Cicadas, Chinese and Others
The wonderful Ming exhibition I wrote about led me to thinking about cicadas. I have always loved their songs, Mediterranean, coastal Georgian and many other versions; to me, their heady, penetrating calls have always symbolised summer days of happiness and peace. There are about 2,500 cicada species in the world, not all identified, and their name derives from the Latin, cicada, or tree cricket. Some cicadas sing at night, others by day. Some live in trees, nestled amid the bark.
Others, such as the eastern North American varieties, live underground, feeding on fluid from tree roots and emerging as nymphs every thirteen or seventeen years in vast numbers of males to live a riotous life for four to six weeks of maturation, singing and copulation, before retreating underground again for another thirteen to seventeen years. Quite a life style! Male cicadas sing not in the usual insect way of rubbing different body parts together, but by thrumming and vibrating tymbals, membranes which are parts of the exoskeleton on the insect's abdomen.
These beautiful, large insects have been regarded as very special by many civilisations down the ages. Already in the Neolithic period in China, jade versions of the cicada or tsan have been found. They were thought to be an important element of burial practices from those early times. These jade cicadas were placed on the tongue of the deceased, part of a set of jade plugs or coverings for the whole body. Cicadas represented rebirth and immortality, and thus their presence at burial sites would help to ensure a rebirth, just as the cicada re-emerges from the ground once more. Perhaps their placement on the tongue also evoked the cicada's song, the loudest of all insects.
The poor man's version of these burial cicadas was made of glass, cut with a wheel to shape the flat wings.
During the late Shang period ((1766–1122 BC), cicadas had also been incorporated in Chinese bronze vessels and other objects.
To this day in China, cicadas may not be used for burial rites, but they still occupy an important part in artistic inspiration in different media.
Cicadas became revered insects in other early cultures across Asia and beyond. Some theorise that their shedding their skins and emerging once more, together with their reappearance from underground, all meshed with Buddhist beliefs, thus echoing the earlier associations of rebirth and immortality. Of course, the Japanese celebrated the cicada in netsuke, such an appropriate use.
The nomadic Huns carried this reverence for cicadas with them as they roamed Eastern Europe, the Caucasus and beyond into Central Asia during the 1st-7th century AD.

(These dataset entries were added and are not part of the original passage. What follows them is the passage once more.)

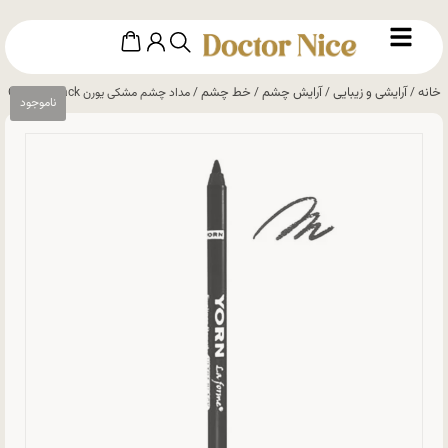
خانه
آرایشی و زیبایی
آرایش چشم
خط چشم
/
/
/
/ مداد چشم مشکی یورن Carbon Black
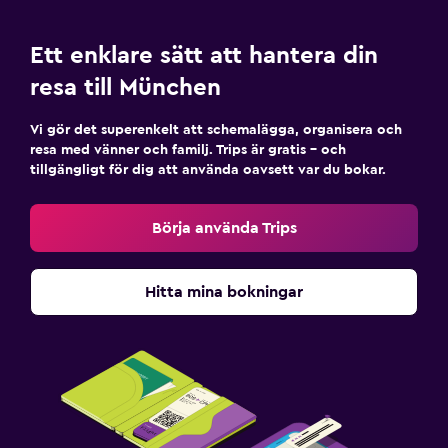
Ett enklare sätt att hantera din
resa till München
Vi gör det superenkelt att schemalägga, organisera och
resa med vänner och familj. Trips är gratis – och
tillgängligt för dig att använda oavsett var du bokar.
Börja använda Trips
Hitta mina bokningar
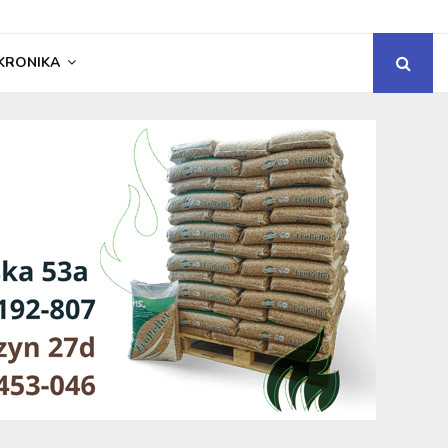
KRONIKA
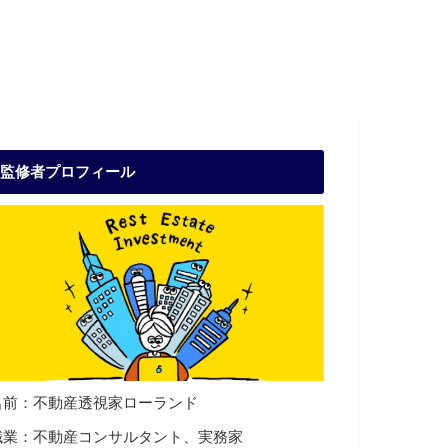
監修者プロフィール
名前：不動産透視家ローランド
職業：不動産コンサルタント、実務家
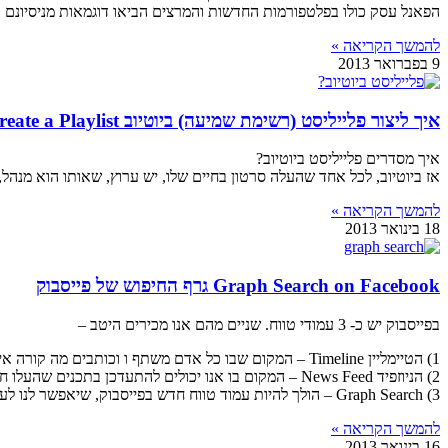
הפאנל עסק כולו בפלטפורמות החדשות והמרצים הביאו דוגמאות מניסיונם ב
להמשך הקריאה »
9 בפברואר 2013
איך ליצור פלייליסט (רשימת שמיעה) ביוטיוב Create a Playlist
איך מסדרים פלייליסט ביוטיוב?
אז ביוטיוב, לכל אחד שהעלה סרטון בחיים שלו, יש ערוץ, שאותו הוא מנהל, 
להמשך הקריאה »
18 בינואר 2013
Graph Search on Facebook גרף החיפוש של פייסבוק
בפייסבוק יש כ- 3 עמודי טווח. שניים מהם אנו מכירים היטב –
1) הטיימליין Timeline – המקום שבו כל אדם משתף ו וכותבים מה קורה איתנו ביומיום
2) הניוזפיד News Feed – המקום בו אנו יכולים להתעדכן בתכנים שהעלו חברים שלנו ודפי עסק אחריהם אנו עוקבים.
3) Graph Search – הולך להיות עמוד טווח חדש בפייסבוק, שיאפשר לנו לעשות חיפושים.
להמשך הקריאה »
16 בינואר 2013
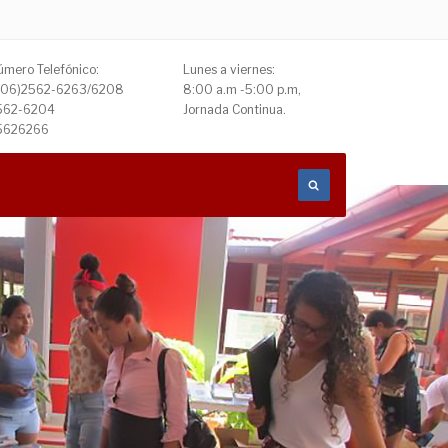
úmero Telefónico:
Lunes a viernes:
506)2562-6263/6208
8:00 a.m -5:00 p.m,
562-6204
Jornada Continua.
5626266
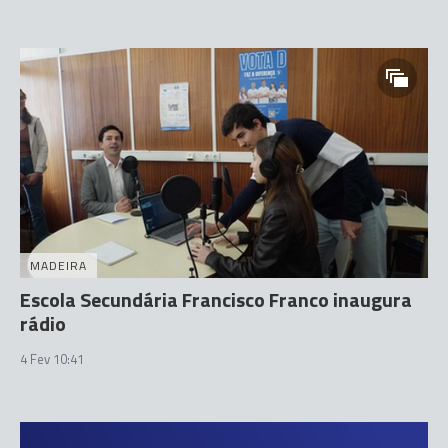
MADEIRA
Escola Secundária Francisco Franco inaugura
rádio
4 Fev 10:41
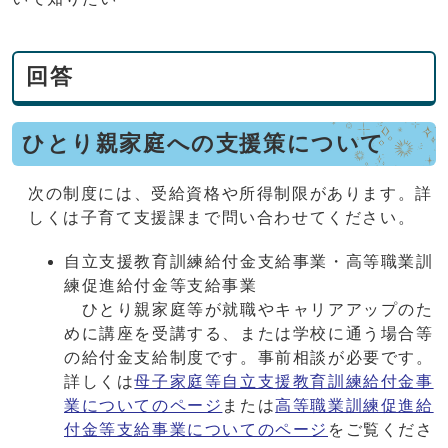
回答
ひとり親家庭への支援策について
次の制度には、受給資格や所得制限があります。詳
しくは子育て支援課まで問い合わせてください。
自立支援教育訓練給付金支給事業・高等職業訓
練促進給付金等支給事業
ひとり親家庭等が就職やキャリアアップのた
めに講座を受講する、または学校に通う場合等
の給付金支給制度です。事前相談が必要です。
詳しくは
母子家庭等自立支援教育訓練給付金事
業についてのページ
または
高等職業訓練促進給
付金等支給事業についてのページ
をご覧くださ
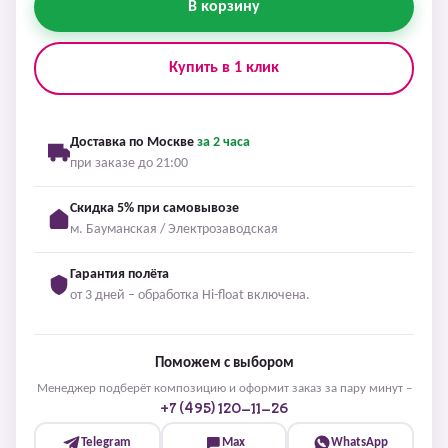
В корзину
Купить в 1 клик
Доставка по Москве
за 2 часа
при заказе до 21:00
Скидка 5% при самовывозе
м. Бауманская / Электрозаводская
Гарантия полёта
от 3 дней – обработка Hi-float включена.
Поможем с выбором
Менеджер подберёт композицию и оформит заказ за пару минут –
+7 (495) 120-11-26
Telegram
Max
WhatsApp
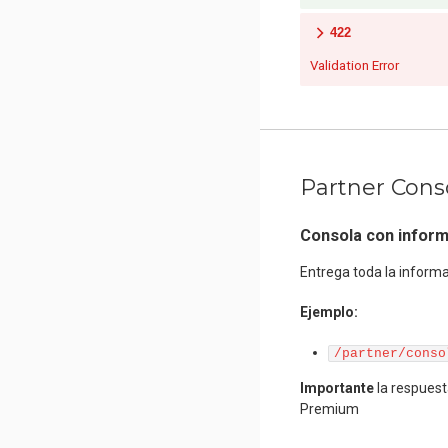
422
Validation Error
Partner Cons
Consola con inform
Entrega toda la informa
Ejemplo:
/partner/conso
Importante
la respuest
Premium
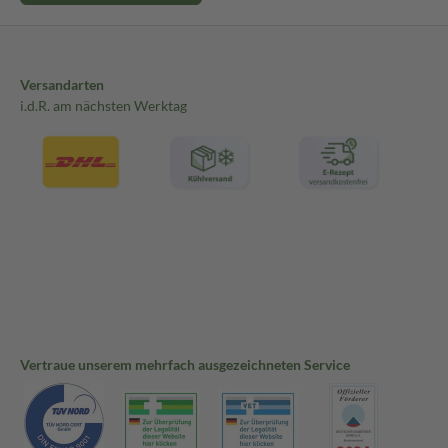
Versandarten
i.d.R. am nächsten Werktag
Vertraue unserem mehrfach ausgezeichneten Service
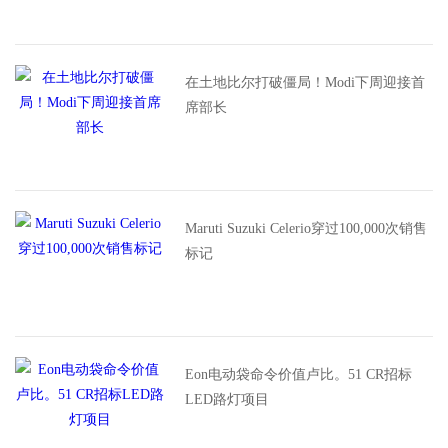
在土地比尔打破僵局！Modi下周迎接首
席部长
Maruti Suzuki Celerio穿过100,000次销售
标记
Eon电动袋命令价值卢比。51 CR招标
LED路灯项目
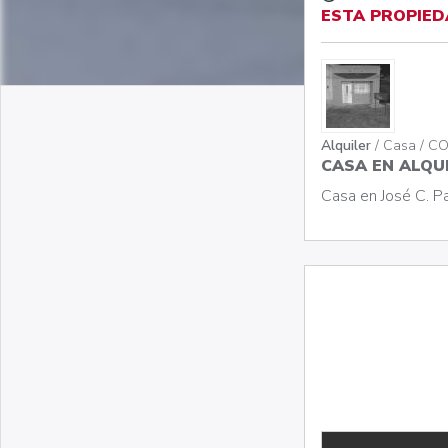
ESTA PROPIED
Alquiler
/ Casa / C
CASA EN ALQUI
Casa en José C. Pa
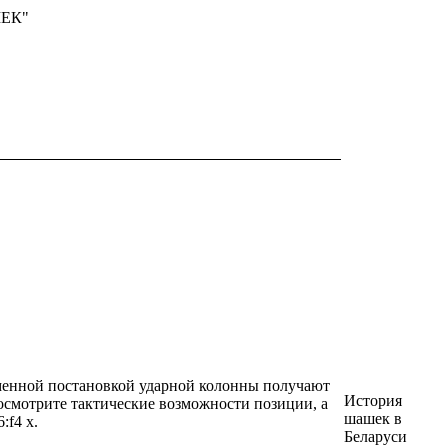
ШЕК"
менной постановкой ударной колонны получают
История
осмотрите тактические возможности позиции, а
шашек в
:f4 x.
Беларуси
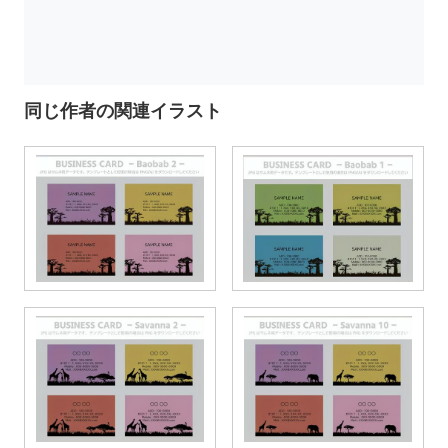
同じ作者の関連イラスト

Probably the Huns stimulated the next wave of "cicada mania" to roll west towards Europe.
While cicadas were inspiring artists and craftsmen down the millennia, they were also inspiring writers. Homer talks of them in the Iliad, Artistotle describes them in his History of Animals, as does Pliny the Elder in his Natural History. The Greeks and Romans had many stories about cicadas that are delightful. In the Japanese novel, The Tale of Genji, cicadas become a metaphor for a beloved shedding her gown as does the insect shed its shell when molting. The classic 14th century Chinese novel, Romance of the Three Kingdoms, combines the name of the sable tails (diāo) and jade cicada decorations (chán) on the hats of high-ranking officials for the name of the heroine, Dianochan.
More recently, the cicada's symbolism has widened. The French regard them as insouciant, as was illustrated by Jean de la Fontaine in his story, La Cigale et la Fourmi (The Cicada and the Ant), based on one of Aesop's famous fables. The Japanese associate the end of summer with them. The Argentinian composer-poet, Maria Elena Walsh, drew on the cicada's connections with immortality to write a famous song of defiance and survival, "Como la Cigarra", ("Like the Cicada").
I understand why so many of us relate to these amazing insects. They remind us of the complexities of nature with their unusual life cycles. They intimate that life can go on again after seeming pauses. Their elegance of wing patterns and unusually large size draw our attention and respect. They sing of love, loudly, insistently, with their own particular tunefulness. Most of all, they have inspired wonderful creativity down the ages,for which we are all the richer.